Whats the differences between the 84-86 rear calipers and the 87-89 rear calipers? They list different calipers for those years in the Advance Auto parts online catalog... 

Thanks!


----------



## Zen31ZR (Mar 24, 2004)

Is there a specific reason you need this information? Probably just an update in design and I don't know if one year can be used on another. For specific differences, I would download a copy of the factory service manual. If carfiche.com still exists, they will have the manual. It could be something as simple as the rear brake rotors were bigger in the later years, meaning a bigger caliper would have to be used. But I don't know for sure.


----------



## watagg (Sep 14, 2007)

I looked into this for you. It looks to me that there is not difference. You can check for yourself at Courtesyparts.com - Genuine Nissan Parts, Accessories, NISMO and Nissan Motorsports

This site is genuine Nissan parts. If you look up rear brakes for 300zx you will only find one part number. Check it out it is a good site.
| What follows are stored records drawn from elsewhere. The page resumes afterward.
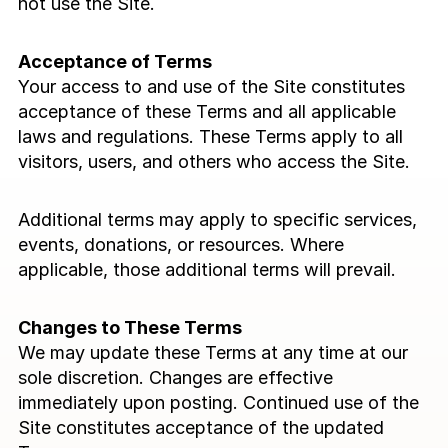
not use the Site.
Blog
Acceptance of Terms
Careers
Your access to and use of the Site constitutes 
acceptance of these Terms and all applicable 
Docs
laws and regulations. These Terms apply to all 
visitors, users, and others who access the Site.
About
Additional terms may apply to specific services, 
events, donations, or resources. Where 
COMMUNITY
applicable, those additional terms will prevail.
Join
Changes to These Terms
Events
We may update these Terms at any time at our 
sole discretion. Changes are effective 
Experts
immediately upon posting. Continued use of the 
Site constitutes acceptance of the updated 
Event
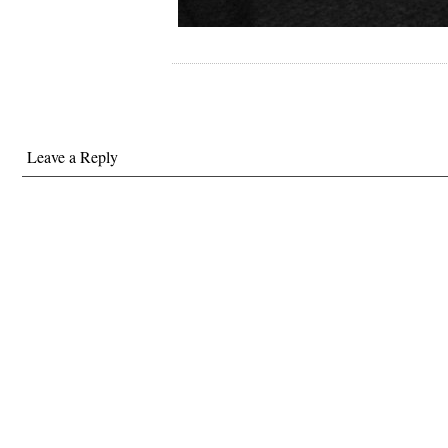
Leave a Reply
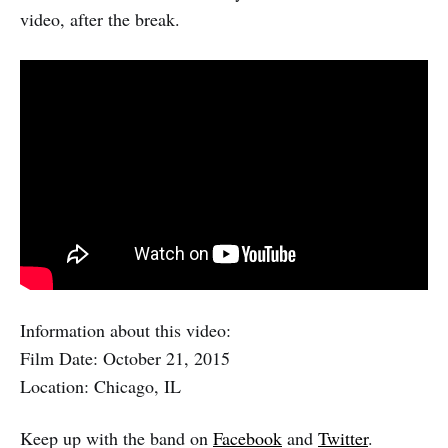
video, after the break.
Information about this video:
Film Date: October 21, 2015
Location: Chicago, IL
Keep up with the band on
Facebook
and
Twitter
.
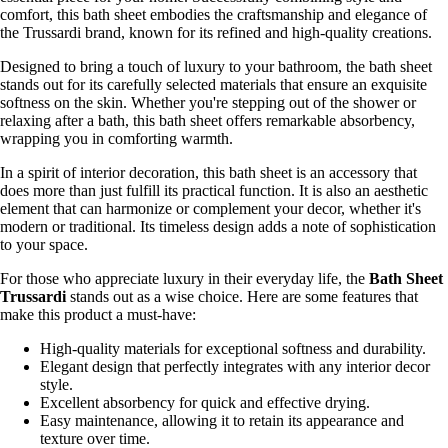
comfort, this bath sheet embodies the craftsmanship and elegance of
the Trussardi brand, known for its refined and high-quality creations.
Designed to bring a touch of luxury to your bathroom, the bath sheet
stands out for its carefully selected materials that ensure an exquisite
softness on the skin. Whether you're stepping out of the shower or
relaxing after a bath, this bath sheet offers remarkable absorbency,
wrapping you in comforting warmth.
In a spirit of interior decoration, this bath sheet is an accessory that
does more than just fulfill its practical function. It is also an aesthetic
element that can harmonize or complement your decor, whether it's
modern or traditional. Its timeless design adds a note of sophistication
to your space.
For those who appreciate luxury in their everyday life, the
Bath Sheet
Trussardi
stands out as a wise choice. Here are some features that
make this product a must-have:
High-quality materials for exceptional softness and durability.
Elegant design that perfectly integrates with any interior decor
style.
Excellent absorbency for quick and effective drying.
Easy maintenance, allowing it to retain its appearance and
texture over time.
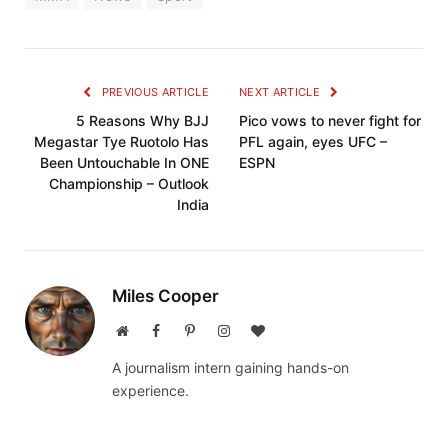
PREVIOUS ARTICLE
NEXT ARTICLE
5 Reasons Why BJJ
Pico vows to never fight for
Megastar Tye Ruotolo Has
PFL again, eyes UFC –
Been Untouchable In ONE
ESPN
Championship – Outlook
India
Miles Cooper
Website
Facebook
Pinterest
Instagram
BlogLovin
A journalism intern gaining hands-on
experience.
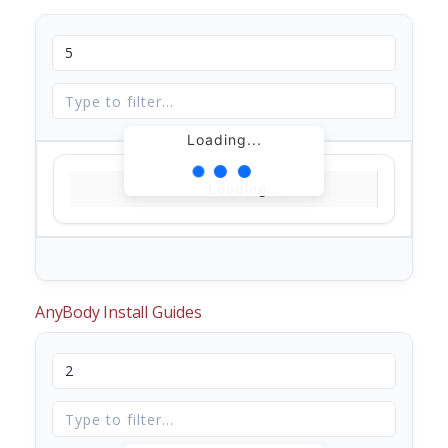
Loading...
Loading...
AnyBody Install Guides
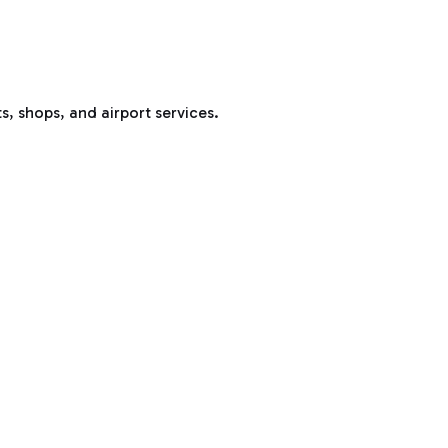
s, shops, and airport services.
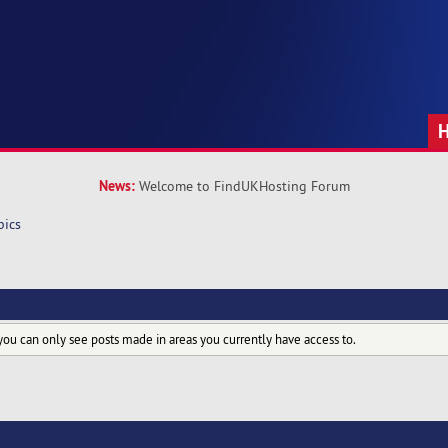
News:
Welcome to FindUKHosting Forum
pics
you can only see posts made in areas you currently have access to.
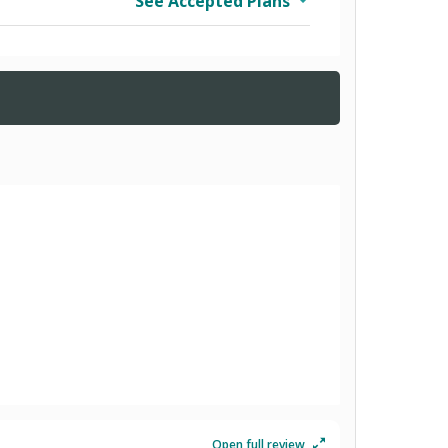
See Accepted Plans
Open full review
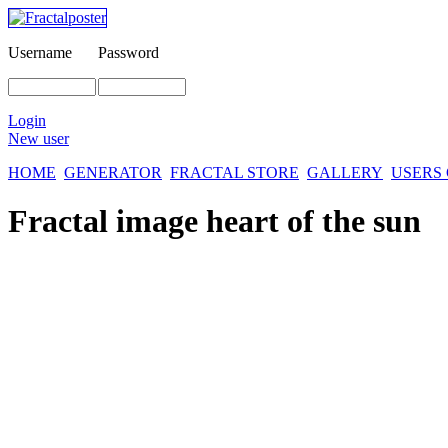
Username
Password
Login
New user
HOME
GENERATOR
FRACTAL STORE
GALLERY
USERS
Fractal image
heart of the sun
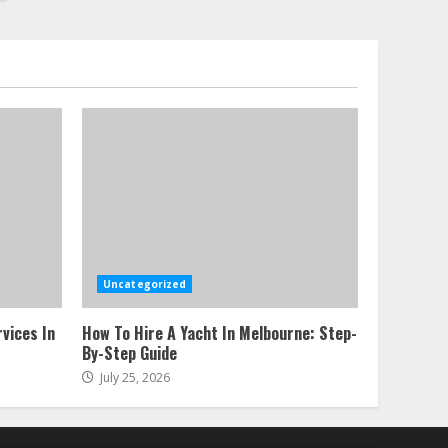
Uncategorized
vices In
How To Hire A Yacht In Melbourne: Step-
By-Step Guide
July 25, 2026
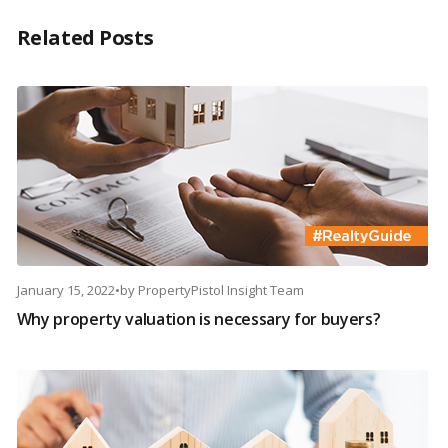
Related Posts
January 15, 2022
•
by
PropertyPistol Insight Team
Why property valuation is necessary for buyers?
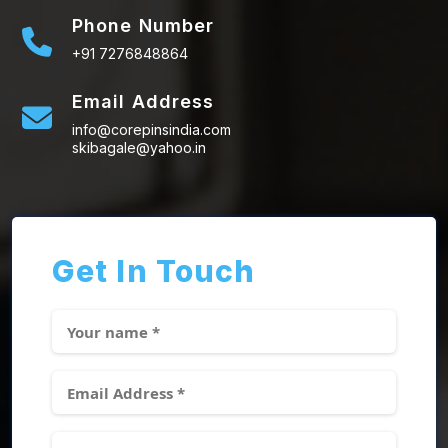
Phone Number
+91 7276848864
Email Address
info@corepinsindia.com
skibagale@yahoo.in
Get In Touch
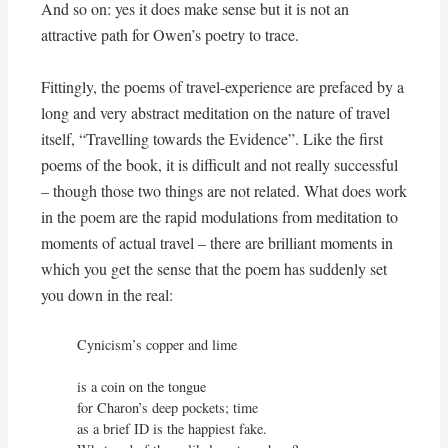
And so on: yes it does make sense but it is not an
attractive path for Owen’s poetry to trace.
Fittingly, the poems of travel-experience are prefaced by a
long and very abstract meditation on the nature of travel
itself, “Travelling towards the Evidence”. Like the first
poems of the book, it is difficult and not really successful
– though those two things are not related. What does work
in the poem are the rapid modulations from meditation to
moments of actual travel – there are brilliant moments in
which you get the sense that the poem has suddenly set
you down in the real:
Cynicism’s copper and lime

is a coin on the tongue

for Charon’s deep pockets; time

as a brief ID is the happiest fake.
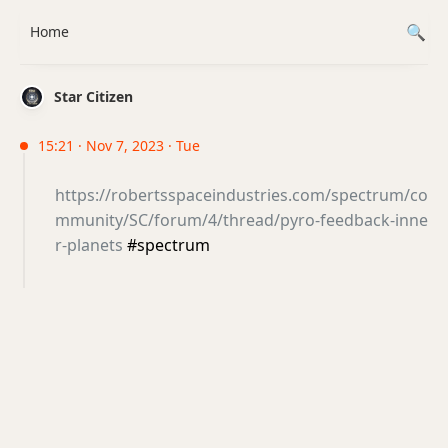
Home
Star Citizen
15:21 · Nov 7, 2023 · Tue
https://robertsspaceindustries.com/spectrum/co
mmunity/SC/forum/4/thread/pyro-feedback-inne
r-planets
#spectrum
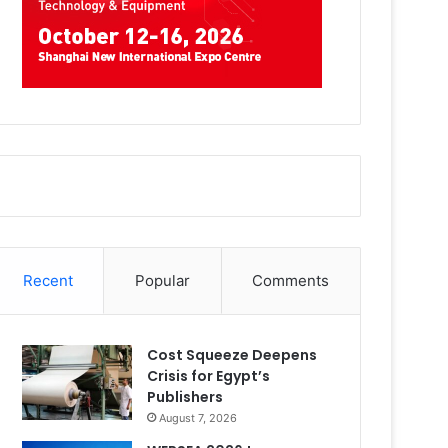
Recent
Popular
Comments
Cost Squeeze Deepens
Crisis for Egypt’s
Publishers
August 7, 2026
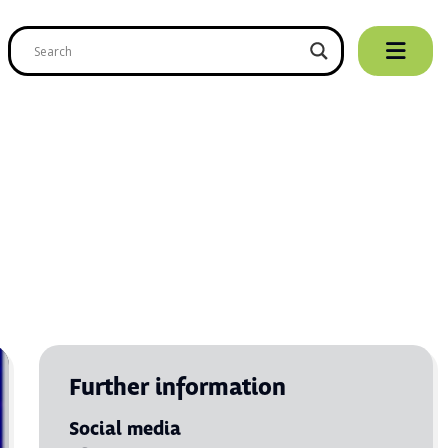
Further information
Social media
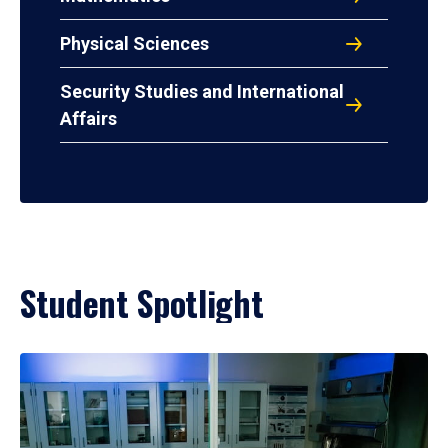
Physical Sciences
Security Studies and International
Affairs
Student Spotlight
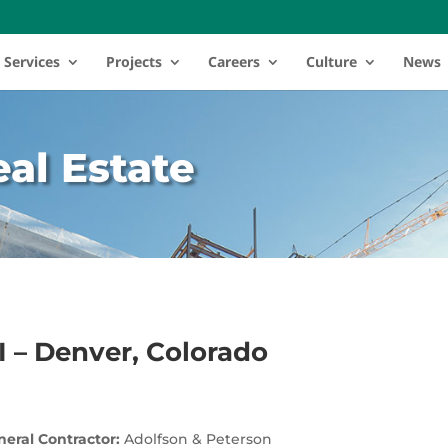
Services
Projects
Careers
Culture
News
al Estate
II – Denver, Colorado
eral Contractor:
Adolfson & Peterson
I use it to find out what parts I can use all the time.


----------



## UPJ Wheeler (Aug 13, 2007)

Thats and excellent resource! Thanks alot! 

Im converting my '79 Jeep CJ 7 to rear disk brakes, and I found that a bunch of guys are using the Nissan 300zx calipers to do it. Advanced Auto Parts lists different part numbers for the 84-86 and 87-89. When I went to the junk yard, all I could find was a 1984. I bought them anyway not knowing if they would fit because they were cheap!. Glad to know now that they will work!!!!! 

Thanks again Watagg


----------



## UPJ Wheeler (Aug 13, 2007)

*** forgot to mention... Jeep guys say to use the 87-89 calipers


----------



## Zen31ZR (Mar 24, 2004)

Advance was probably just seperating the calipers by the design changes to the car itself. Engine, transmission, differential and body changes came along in 87 and 88.


----------



## AZ-ZBum (Nov 21, 2004)

ZBUM's Z31 Brake Page


----------



## Zen31ZR (Mar 24, 2004)

Yeah I was waiting for you to pop up.


----------